Das Debasish, Nair Krishna Kumar Mohanan, Namboodiri Narayanan, Valaparambil Ajitkumar
Department of Cardiology, All India Institute of Medical Sciences (AIIMS), Bhubaneswar, Odisha, India.
Department of Cardiology, Sri Chitra Tirunal Institute for Medical Sciences and Technology (SCTIMST), Trivandrum, Kerala, India.
Indian Pacing Electrophysiol J. 2021 Nov-Dec;21(6):412-415. doi: 10.1016/j.ipej.2021.07.007. Epub 2021 Jul 26.
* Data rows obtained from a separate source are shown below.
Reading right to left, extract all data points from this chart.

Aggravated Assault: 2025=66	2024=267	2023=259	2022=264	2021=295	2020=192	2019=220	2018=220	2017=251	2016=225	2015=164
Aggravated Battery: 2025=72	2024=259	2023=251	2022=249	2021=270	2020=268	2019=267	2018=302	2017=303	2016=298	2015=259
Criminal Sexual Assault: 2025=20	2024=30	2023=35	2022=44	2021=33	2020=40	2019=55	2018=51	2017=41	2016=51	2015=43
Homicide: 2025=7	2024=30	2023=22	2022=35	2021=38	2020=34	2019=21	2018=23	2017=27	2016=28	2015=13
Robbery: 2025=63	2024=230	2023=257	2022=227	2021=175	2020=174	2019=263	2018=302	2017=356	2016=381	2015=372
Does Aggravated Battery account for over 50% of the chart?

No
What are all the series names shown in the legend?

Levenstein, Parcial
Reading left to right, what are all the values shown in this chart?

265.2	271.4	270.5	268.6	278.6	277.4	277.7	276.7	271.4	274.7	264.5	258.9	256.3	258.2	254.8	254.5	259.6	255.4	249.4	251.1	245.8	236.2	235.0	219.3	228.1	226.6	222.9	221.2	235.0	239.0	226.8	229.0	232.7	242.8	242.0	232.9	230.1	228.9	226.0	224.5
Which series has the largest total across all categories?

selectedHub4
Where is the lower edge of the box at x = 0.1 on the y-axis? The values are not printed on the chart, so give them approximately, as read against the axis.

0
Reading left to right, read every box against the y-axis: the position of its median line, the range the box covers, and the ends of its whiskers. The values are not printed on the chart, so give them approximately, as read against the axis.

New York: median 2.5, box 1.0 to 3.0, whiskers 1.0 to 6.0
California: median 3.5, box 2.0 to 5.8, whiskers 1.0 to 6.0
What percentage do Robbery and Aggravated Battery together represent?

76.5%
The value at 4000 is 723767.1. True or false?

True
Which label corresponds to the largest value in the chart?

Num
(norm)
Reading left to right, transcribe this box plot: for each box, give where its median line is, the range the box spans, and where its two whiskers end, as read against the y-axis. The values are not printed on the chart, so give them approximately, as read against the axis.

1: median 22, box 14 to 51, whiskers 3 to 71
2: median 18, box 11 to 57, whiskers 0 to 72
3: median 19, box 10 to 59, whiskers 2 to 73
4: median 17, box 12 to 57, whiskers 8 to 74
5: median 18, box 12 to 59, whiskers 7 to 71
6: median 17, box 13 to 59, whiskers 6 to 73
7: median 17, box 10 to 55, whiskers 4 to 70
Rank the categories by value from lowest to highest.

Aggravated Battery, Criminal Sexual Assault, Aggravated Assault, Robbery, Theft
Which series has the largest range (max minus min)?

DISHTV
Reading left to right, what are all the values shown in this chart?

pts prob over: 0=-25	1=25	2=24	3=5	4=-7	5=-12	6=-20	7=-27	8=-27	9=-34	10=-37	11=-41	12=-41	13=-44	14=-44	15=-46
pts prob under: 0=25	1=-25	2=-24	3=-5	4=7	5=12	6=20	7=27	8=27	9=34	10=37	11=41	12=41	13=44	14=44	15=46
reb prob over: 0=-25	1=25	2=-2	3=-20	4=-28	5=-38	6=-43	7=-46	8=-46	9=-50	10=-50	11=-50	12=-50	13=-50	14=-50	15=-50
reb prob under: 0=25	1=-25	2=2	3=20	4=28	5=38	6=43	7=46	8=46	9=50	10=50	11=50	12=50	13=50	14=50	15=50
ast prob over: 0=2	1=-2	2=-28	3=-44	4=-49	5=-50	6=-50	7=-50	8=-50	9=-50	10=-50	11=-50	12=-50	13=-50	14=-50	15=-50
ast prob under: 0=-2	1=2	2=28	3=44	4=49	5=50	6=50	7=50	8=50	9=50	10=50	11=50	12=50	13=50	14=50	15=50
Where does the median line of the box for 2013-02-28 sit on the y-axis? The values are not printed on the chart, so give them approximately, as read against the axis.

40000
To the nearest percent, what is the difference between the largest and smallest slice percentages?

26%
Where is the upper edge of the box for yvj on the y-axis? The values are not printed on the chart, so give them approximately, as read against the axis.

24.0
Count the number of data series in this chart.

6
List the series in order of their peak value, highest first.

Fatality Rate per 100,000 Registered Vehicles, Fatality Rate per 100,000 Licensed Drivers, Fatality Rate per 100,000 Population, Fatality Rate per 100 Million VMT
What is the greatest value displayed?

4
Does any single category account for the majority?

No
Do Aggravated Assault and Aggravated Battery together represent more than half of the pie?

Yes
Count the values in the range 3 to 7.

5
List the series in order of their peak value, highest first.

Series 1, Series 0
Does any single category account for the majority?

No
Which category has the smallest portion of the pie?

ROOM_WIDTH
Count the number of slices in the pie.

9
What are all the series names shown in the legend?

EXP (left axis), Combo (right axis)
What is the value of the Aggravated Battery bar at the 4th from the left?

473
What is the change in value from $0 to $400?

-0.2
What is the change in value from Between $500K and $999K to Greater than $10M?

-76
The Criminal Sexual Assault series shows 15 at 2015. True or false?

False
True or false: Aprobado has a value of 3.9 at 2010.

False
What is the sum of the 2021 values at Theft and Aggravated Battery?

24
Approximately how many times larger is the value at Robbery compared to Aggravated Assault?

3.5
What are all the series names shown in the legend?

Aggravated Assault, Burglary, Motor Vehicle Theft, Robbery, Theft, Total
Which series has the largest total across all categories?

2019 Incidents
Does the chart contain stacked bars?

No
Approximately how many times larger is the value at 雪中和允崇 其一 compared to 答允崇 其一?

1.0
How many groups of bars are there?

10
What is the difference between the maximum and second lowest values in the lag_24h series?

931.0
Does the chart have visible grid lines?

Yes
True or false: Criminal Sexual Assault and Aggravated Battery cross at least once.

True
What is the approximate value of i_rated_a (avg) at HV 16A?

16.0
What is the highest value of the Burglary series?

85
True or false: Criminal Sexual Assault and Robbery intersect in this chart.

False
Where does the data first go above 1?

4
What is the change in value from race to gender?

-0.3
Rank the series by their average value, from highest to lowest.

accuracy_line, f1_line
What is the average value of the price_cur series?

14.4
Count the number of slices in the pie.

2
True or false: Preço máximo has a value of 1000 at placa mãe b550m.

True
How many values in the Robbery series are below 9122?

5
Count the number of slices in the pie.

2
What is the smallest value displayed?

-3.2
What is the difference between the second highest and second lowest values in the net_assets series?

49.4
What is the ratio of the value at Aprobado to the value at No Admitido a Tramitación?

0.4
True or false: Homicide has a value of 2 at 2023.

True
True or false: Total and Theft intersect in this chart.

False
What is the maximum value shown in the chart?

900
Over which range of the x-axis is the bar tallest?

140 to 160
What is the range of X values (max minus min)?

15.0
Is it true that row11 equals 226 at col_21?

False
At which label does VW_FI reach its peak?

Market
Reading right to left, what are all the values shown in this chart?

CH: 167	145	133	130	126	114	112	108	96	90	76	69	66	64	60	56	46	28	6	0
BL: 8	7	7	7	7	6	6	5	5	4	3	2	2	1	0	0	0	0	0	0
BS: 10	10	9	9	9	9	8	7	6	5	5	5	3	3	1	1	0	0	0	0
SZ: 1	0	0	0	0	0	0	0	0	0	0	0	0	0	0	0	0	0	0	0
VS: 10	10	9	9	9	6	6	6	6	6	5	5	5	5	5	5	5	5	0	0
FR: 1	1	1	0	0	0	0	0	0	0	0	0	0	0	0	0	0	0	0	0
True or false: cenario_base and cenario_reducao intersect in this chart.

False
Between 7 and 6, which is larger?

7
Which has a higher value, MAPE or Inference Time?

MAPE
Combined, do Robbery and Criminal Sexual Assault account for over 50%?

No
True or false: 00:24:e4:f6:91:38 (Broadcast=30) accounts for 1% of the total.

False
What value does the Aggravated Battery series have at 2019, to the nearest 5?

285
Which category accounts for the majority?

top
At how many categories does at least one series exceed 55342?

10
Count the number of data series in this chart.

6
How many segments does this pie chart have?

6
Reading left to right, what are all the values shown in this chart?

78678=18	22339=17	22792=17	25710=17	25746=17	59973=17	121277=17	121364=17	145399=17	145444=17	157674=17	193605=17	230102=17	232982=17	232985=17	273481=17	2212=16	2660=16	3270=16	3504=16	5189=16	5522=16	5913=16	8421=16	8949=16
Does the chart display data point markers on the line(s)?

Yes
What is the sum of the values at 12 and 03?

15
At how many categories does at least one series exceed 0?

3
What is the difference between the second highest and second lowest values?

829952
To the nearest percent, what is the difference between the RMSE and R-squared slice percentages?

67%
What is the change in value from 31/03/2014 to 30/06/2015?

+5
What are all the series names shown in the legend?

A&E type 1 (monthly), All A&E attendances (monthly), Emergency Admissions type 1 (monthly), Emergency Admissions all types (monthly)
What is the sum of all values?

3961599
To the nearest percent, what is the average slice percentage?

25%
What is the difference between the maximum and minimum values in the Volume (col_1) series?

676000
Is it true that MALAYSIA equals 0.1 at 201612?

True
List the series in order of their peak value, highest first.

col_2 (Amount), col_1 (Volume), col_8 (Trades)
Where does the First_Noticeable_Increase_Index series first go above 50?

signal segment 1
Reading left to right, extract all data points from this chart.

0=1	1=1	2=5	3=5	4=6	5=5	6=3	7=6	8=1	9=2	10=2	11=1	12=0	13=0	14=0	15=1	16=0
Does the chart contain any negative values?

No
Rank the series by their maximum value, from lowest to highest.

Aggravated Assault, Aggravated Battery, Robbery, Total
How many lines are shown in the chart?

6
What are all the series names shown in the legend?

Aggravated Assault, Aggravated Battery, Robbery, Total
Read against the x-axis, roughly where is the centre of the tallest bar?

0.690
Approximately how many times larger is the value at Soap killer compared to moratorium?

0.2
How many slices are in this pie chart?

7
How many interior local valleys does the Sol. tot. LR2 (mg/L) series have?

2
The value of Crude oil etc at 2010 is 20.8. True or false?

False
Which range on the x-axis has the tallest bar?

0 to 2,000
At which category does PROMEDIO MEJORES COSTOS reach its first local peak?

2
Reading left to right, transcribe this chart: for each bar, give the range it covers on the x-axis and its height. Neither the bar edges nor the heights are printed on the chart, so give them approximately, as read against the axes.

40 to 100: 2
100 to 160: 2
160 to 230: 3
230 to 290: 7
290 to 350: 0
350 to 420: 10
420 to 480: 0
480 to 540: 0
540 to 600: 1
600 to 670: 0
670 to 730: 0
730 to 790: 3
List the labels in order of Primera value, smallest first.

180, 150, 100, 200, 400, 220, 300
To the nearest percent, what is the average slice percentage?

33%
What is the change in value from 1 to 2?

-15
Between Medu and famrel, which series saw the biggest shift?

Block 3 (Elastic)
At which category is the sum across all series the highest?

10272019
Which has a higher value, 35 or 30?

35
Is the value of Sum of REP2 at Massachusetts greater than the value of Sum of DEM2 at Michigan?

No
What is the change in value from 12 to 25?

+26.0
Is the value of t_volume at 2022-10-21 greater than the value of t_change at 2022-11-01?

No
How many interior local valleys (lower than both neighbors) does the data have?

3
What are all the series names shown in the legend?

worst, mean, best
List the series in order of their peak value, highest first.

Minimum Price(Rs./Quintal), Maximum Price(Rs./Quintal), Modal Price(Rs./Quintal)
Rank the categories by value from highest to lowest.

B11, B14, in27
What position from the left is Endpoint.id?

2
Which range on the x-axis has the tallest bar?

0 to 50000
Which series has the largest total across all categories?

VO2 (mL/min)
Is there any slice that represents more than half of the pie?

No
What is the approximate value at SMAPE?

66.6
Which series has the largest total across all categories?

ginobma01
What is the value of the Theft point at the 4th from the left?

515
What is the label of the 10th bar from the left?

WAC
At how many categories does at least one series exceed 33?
Tricuspid annular PVCs constitute 8% of idiopathic PVCs and 5% of RV PVCs. Although a rare entity to encounter in routine clinical practice, it can be a prime culprit behind major arrhythmic burden in few individuals. Electroanatomic approach with sub tricuspid retrograde catheter technique can target those annular PVCs and decrease the arrhythmia burden to normal or near normal range. Although procedural approach for parahisian PVCs requires a close look to avoid injury to native conduction system, TA PVCs are a real challenge due to inherent catheter instability and contact issue in sub tricuspid retrograde approach.
三尖瓣环室性早搏占特发性室性早搏的8%,右室室性早搏的5%。虽然在常规临床实践中很少遇到,但在少数个体中,它可能是主要心律失常负担的主要原因。采用三尖瓣下逆行导管技术的电解剖方法可以针对那些环室性早搏,并将心律失常负担降低到正常或接近正常范围。虽然希氏束旁室性早搏的手术方法需要密切关注以避免损伤固有传导系统,但由于三尖瓣下逆行方法中固有的导管不稳定性和接触问题,三尖瓣环室性早搏是一个真正的挑战。